The anti-argument trend plays out of course in politics, where the habit of silence eventually does become a habit of ignorance. When, 20 years later, former teens start to talk, what one notices first is the poor quality and evidence-short nature of their argument. All you have to do is watch MNSBC to know what I mean: “Perception is reality” is the network’s mantra. It’s all pretty sad for a nation whose founding, celebrated this week, would not have happened without Publius and, yes, the Anti-Federalist Papers.
It took enormous effort and time, but not only did she get the wingnut money shot in there, she also gave readers to understand that if you don't send the little thugs to debate club, they'll grow into stupid liberals. It seems to render the rest of the article superfluous -- oh, right: word count; also the chance to deliver this delightful anecdote:
One person who gets this is President Bush. With remarkable frankness and grace, “43” stood up in the fall of 2012 told a room with hundreds of Texan high schoolers, “I wish I’d debated in high school.” At the same dinner, a speaker, the Mexican philosopher Roberto Salinas Leon, talked about free trade and Hayek, and President Bush nodded approvingly.

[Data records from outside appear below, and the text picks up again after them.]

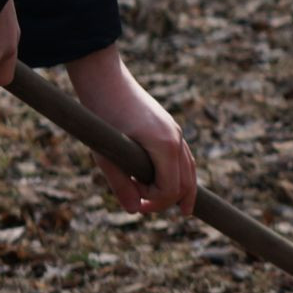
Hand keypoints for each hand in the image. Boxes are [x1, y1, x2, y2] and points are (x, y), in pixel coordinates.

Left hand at [62, 45, 197, 215]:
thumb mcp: (106, 156)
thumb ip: (121, 185)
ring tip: (176, 207)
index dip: (154, 202)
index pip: (171, 190)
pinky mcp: (169, 128)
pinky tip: (167, 183)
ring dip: (179, 189)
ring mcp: (175, 132)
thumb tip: (134, 210)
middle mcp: (176, 139)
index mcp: (165, 146)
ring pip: (189, 169)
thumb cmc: (103, 118)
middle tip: (143, 207)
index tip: (132, 200)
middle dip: (170, 200)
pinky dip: (178, 174)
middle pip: (187, 182)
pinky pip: (182, 157)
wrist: (105, 82)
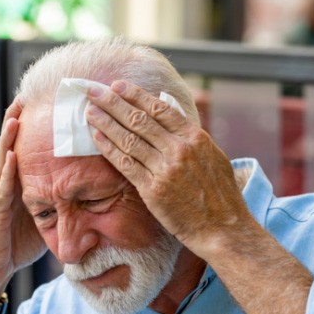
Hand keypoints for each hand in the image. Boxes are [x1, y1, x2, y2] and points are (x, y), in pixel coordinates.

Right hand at [0, 100, 46, 298]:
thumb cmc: (14, 248)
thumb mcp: (42, 223)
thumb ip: (56, 206)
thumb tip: (84, 198)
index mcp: (14, 189)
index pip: (20, 154)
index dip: (24, 132)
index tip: (34, 107)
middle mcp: (2, 190)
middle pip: (8, 151)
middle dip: (13, 125)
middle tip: (21, 98)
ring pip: (2, 165)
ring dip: (8, 141)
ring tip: (16, 117)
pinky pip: (2, 192)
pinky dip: (7, 172)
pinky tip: (12, 156)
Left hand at [85, 81, 250, 256]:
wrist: (222, 228)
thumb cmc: (220, 194)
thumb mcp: (213, 156)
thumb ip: (190, 136)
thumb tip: (170, 115)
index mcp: (195, 137)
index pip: (159, 109)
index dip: (135, 95)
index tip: (118, 86)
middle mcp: (179, 149)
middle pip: (139, 119)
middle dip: (113, 102)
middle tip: (94, 92)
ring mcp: (165, 169)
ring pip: (129, 139)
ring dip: (106, 122)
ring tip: (90, 111)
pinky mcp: (153, 190)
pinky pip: (125, 164)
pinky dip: (109, 148)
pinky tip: (97, 137)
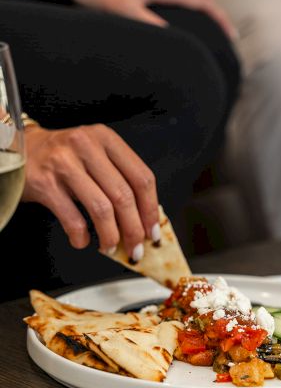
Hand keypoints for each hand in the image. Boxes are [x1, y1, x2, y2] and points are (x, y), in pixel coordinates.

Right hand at [22, 124, 159, 261]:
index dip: (151, 209)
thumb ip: (119, 178)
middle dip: (134, 229)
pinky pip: (72, 218)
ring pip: (102, 208)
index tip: (153, 231)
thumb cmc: (64, 157)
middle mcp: (87, 146)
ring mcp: (64, 163)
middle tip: (136, 248)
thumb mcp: (95, 155)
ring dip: (110, 235)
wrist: (20, 148)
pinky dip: (81, 235)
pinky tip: (83, 241)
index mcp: (107, 139)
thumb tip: (143, 220)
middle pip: (124, 196)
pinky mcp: (44, 183)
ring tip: (110, 247)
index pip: (142, 177)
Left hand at [61, 0, 236, 38]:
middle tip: (228, 39)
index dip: (220, 19)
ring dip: (204, 19)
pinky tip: (185, 32)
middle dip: (217, 20)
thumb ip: (150, 23)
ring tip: (213, 37)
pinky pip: (176, 6)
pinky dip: (188, 18)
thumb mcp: (127, 11)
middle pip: (199, 2)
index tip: (231, 36)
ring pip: (189, 3)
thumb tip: (173, 41)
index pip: (202, 3)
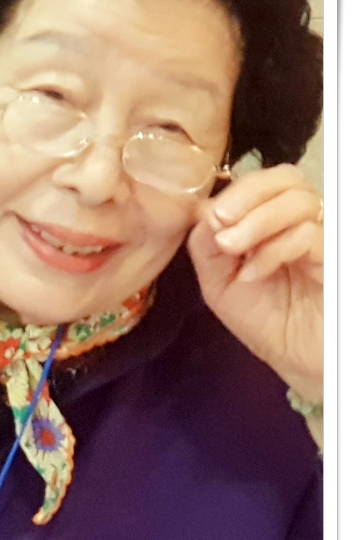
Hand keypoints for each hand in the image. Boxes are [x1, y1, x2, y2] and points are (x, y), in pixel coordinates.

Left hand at [187, 164, 322, 400]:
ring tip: (233, 252)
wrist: (297, 361)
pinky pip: (308, 234)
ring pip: (299, 200)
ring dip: (256, 222)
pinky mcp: (335, 258)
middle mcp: (304, 221)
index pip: (263, 180)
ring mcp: (324, 238)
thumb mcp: (219, 282)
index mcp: (275, 220)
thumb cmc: (265, 321)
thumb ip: (206, 245)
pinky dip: (273, 250)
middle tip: (220, 226)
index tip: (210, 218)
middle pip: (286, 177)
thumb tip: (204, 211)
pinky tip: (253, 275)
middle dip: (246, 196)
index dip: (235, 191)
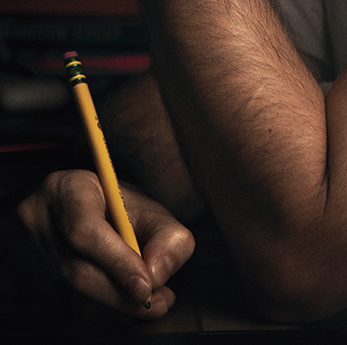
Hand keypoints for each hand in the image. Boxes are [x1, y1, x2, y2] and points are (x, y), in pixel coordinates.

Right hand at [17, 169, 194, 318]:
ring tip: (144, 301)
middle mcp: (34, 222)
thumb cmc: (116, 211)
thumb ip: (166, 236)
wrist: (73, 214)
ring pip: (71, 299)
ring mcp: (24, 254)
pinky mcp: (23, 283)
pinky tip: (118, 302)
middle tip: (157, 304)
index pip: (85, 231)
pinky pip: (64, 310)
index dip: (117, 262)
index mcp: (64, 189)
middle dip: (121, 296)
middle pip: (75, 273)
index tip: (146, 287)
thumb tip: (157, 277)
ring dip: (112, 309)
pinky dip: (98, 313)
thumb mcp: (146, 208)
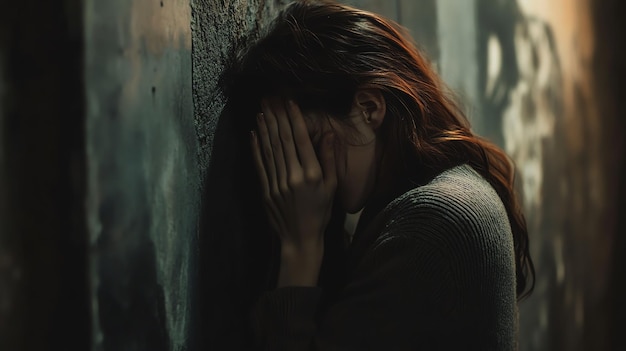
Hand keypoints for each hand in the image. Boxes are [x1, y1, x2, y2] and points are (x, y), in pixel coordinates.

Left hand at [250, 98, 336, 285]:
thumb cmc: (320, 213)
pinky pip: (260, 164)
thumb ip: (328, 160)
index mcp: (311, 174)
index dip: (293, 118)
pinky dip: (256, 147)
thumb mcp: (331, 187)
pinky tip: (254, 133)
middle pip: (282, 140)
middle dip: (276, 116)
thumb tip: (328, 135)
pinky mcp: (266, 190)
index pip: (300, 140)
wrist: (300, 238)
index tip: (289, 101)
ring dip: (265, 127)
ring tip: (263, 109)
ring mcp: (277, 183)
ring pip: (270, 149)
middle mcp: (292, 176)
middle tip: (271, 97)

If the becoming modesty and nodding of a famous dumbass doesn't strike you as inspiring, wait till Shlaes works her magic:
Next to me, a freshman from Chicago’s North Shore sat right up and smiled. The kid knew about Hayek, and now he knew that a president had heard of Hayek too. Whatever you think of Bush’s performance, that night he gave free marketeers a great gift. He showed kids that powerful people loved free markets, something they never would have picked up from U.S. television.
Guess it's time for ol' W to make an inspiring national tour -- maybe even finally appear at a Republican Convention! And so another deadline is met and another check is cashed. The writing life is hard, though I suspect it's easier if you just don't give a shit.

UPDATE. "Shorter Amity Shlaes," says NonyNony in comments: "I don't know anyone younger than 30." L Bob Rife is amused to learn of "G. Dubb, the freemarket old pres who can talk to the kids." W's nodding, or rather Shlaes' appreciation of it, touches Jay B: "'Silence = stupidity' but 'Nodding = wisdom.'" Also, when "the Mexican philosopher Roberto Salinas Leon, talked about free trade and Hayek," extrapolates mds: "then, in the spirit of debate, a Mexican farmer whose livelihood was destroyed by Archer Daniels Midland was permitted to retort. Wait, no, that would be too one-sided."

D Johnston says debate club isn't entirely a feast of reason: "The first and most important thing you learn is not how to compose an argument or gather evidence, but how to read the judge and play to his/her expectations... In my experience, the people who really enjoy debate are the ones who enjoy manipulating people and take great joy in it." That may be why so many of the more damp-palmed pundits act the way they do. It's like someone gave them a rhetorical dictionary years ago, but they have no human experience to apply it to.